On Sunday, the museum criticized the family’s decision.

‘‘We regret that political sentiment seems to have overcome the human aspect, and we hope that one day the latter will prevail,’’ Yad Vashem said.

Typically, the museum tries to track down living family members to present the award in a ceremony, but in the case of Helmy, who died in 1982 in Berlin, Yad Vashem said it had not been able to find any living relatives.

The certificate of inheritance of Helmy’s wife Emmi, who died in 1998, contained the names of three of his relatives in Cairo, and Hassan agreed to share her memories of Helmy.

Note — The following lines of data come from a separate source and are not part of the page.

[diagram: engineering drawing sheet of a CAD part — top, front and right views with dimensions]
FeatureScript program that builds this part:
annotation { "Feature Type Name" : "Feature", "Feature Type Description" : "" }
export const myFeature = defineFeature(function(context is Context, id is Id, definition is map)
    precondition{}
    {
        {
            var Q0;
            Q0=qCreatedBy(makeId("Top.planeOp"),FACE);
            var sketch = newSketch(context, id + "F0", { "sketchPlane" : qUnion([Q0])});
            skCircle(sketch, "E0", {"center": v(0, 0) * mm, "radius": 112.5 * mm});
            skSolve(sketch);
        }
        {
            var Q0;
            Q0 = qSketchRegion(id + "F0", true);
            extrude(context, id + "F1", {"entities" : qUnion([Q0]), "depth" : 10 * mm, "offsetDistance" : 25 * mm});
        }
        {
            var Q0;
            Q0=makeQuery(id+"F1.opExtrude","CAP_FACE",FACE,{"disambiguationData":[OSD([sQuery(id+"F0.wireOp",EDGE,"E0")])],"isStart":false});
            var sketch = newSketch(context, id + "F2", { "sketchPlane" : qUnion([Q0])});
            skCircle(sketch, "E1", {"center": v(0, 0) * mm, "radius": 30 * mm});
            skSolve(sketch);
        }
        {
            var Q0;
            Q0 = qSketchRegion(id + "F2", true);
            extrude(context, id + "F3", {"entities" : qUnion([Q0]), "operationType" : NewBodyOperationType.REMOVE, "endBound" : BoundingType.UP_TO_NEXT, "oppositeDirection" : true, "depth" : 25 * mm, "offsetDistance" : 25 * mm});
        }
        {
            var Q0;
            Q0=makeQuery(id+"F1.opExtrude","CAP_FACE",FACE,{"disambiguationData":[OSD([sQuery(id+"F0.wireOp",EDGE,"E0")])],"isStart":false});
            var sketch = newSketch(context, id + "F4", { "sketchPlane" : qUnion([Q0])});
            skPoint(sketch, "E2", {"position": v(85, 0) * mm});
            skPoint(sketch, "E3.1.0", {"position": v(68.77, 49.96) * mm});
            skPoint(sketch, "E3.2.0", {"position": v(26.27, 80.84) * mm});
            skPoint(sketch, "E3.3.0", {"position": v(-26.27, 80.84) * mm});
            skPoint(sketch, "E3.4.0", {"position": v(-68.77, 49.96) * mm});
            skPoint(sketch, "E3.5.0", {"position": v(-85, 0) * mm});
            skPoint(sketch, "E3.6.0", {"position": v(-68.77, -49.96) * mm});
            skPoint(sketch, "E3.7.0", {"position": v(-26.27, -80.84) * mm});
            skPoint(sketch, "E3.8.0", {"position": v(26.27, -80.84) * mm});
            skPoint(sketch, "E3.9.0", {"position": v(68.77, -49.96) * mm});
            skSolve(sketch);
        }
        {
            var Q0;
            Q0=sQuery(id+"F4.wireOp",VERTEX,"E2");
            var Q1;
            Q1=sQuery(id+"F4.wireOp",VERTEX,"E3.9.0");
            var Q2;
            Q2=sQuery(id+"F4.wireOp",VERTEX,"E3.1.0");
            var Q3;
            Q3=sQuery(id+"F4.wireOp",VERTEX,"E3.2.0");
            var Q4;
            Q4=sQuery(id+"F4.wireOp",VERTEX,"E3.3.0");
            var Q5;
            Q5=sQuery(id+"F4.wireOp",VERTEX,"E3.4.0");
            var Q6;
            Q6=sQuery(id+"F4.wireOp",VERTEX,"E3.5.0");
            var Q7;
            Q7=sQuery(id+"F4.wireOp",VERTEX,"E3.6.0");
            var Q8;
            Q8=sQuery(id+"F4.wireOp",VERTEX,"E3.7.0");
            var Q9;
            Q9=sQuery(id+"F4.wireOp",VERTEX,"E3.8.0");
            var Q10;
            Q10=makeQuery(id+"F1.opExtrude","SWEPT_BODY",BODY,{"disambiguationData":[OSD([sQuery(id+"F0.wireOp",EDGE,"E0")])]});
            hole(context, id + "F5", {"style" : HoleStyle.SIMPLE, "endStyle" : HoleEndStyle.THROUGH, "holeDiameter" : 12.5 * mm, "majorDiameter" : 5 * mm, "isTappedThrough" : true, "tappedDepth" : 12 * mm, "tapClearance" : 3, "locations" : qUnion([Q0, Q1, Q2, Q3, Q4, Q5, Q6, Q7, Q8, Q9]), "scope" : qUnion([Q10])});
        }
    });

Hassan said the family was not interested in the award from Israel because relations between Egypt and Israel remain hostile, despite a peace treaty the two nations had signed more than three decades ago.

But, she cautioned, ‘‘I respect Judaism as a religion, and I respect Jews. Islam recognizes Judaism as a heavenly religion.’’

Helmy was born in 1901 in Khartoum, in what was then Egypt and is now Sudan, to an Egyptian father and a German mother.

He came to Berlin in 1922 to study medicine and worked as a urologist until 1938, when Germany banned him from the public health system because he was not considered Aryan, said Martina Voigt, a German historian who has conducted a body of research on Helmy.

When the Nazis began deporting Jews, he hid 21-year-old Anna Boros, a family friend, at a cabin on the outskirts of the city, and provided her relatives with medical care.

After Boros’s relatives admitted to Nazi interrogators that he was hiding her, he arranged for her to hide at an acquaintance’s house before authorities could inspect the cabin, according to Yad Vashem officials.

The four family members survived the war and immigrated to the United States.